R/RADanalysis.R

#' RADanalysis: A package for normalization of abundance tables to desired
#' number of ranks using MaxRank Normalization method.
#'
#' @description RADanalysis package has tools for normalizing rank abundance
#'     distributions (RAD) to a desired number of ranks using MaxRank
#'     Normalization method.
#'     RADs are commonly used in biology/ecology and mathematically equivalent
#'     to complementary cumulative distributions (CCDFs) which are used in
#'     physics, linguistics and sociology and more generally in data science.
#'
#' @section Rank Abundance Distributions (RAD):
#' Rank Abundance Distributions (RADs) are a way to capture the distribution
#' of biological species in communities, where we use the term "species" for
#' all types of distinct biological entities, e.g. microbial species in a
#' microbiome, viral strains in a quasi-species, the diverse variants B cells
#' in a person, etc. A RAD can be thought of as a plot with the two axes rank
#' (x-axis) and abundance (y-axis). For the most abundant species we draw a
#' point at the (x,y) coordinates  (1,a1) , with  a1  the abundance of this
#' most abundant species.
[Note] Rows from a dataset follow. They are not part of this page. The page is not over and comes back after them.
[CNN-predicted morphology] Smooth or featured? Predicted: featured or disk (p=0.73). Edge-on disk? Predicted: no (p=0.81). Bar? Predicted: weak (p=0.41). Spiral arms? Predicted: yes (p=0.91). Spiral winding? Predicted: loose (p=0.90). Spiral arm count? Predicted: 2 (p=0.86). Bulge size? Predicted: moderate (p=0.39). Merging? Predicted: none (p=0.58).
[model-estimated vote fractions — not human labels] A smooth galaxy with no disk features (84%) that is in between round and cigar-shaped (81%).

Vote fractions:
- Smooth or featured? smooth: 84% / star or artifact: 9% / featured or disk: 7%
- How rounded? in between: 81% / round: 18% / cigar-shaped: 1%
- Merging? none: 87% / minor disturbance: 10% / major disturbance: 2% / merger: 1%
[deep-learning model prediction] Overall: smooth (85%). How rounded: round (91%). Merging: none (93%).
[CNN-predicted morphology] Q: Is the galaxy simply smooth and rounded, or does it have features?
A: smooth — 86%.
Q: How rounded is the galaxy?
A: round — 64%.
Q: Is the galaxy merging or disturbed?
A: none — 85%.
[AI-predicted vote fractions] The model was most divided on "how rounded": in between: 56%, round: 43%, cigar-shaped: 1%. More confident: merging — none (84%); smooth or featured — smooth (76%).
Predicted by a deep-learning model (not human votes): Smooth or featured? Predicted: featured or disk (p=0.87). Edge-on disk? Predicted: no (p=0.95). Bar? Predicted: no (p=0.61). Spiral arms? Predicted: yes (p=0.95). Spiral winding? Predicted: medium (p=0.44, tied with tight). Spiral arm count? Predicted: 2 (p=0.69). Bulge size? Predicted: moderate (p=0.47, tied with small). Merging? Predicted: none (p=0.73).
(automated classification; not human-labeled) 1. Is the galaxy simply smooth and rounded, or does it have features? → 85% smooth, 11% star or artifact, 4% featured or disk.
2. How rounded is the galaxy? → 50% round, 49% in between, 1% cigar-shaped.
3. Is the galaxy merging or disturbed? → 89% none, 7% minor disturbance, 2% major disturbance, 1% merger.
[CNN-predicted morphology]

For the second most abundant species we draw a point
#' at  (2,a2).
#'
#' @section MaxRank Normalization:
#' MaxRank normalization is the method to normalize RADs. MaxRank normalization
#' maps all rank abundance vectors to the same rank range from 1 to a common
#' maximum rank R. First we chose the maximum rank or "MaxRank" or "R". Second generated
#' for each sample s a pool of N_s of all individuals in s. From this pool we drew
#' individuals at random with
#' uniform probability and without replacement as long as the number of sampled
#' ranks of the original RAD did not exceed R. In this way we generated a new,
#' reduced abundance vector of R ranks, with a reduced number of individuals.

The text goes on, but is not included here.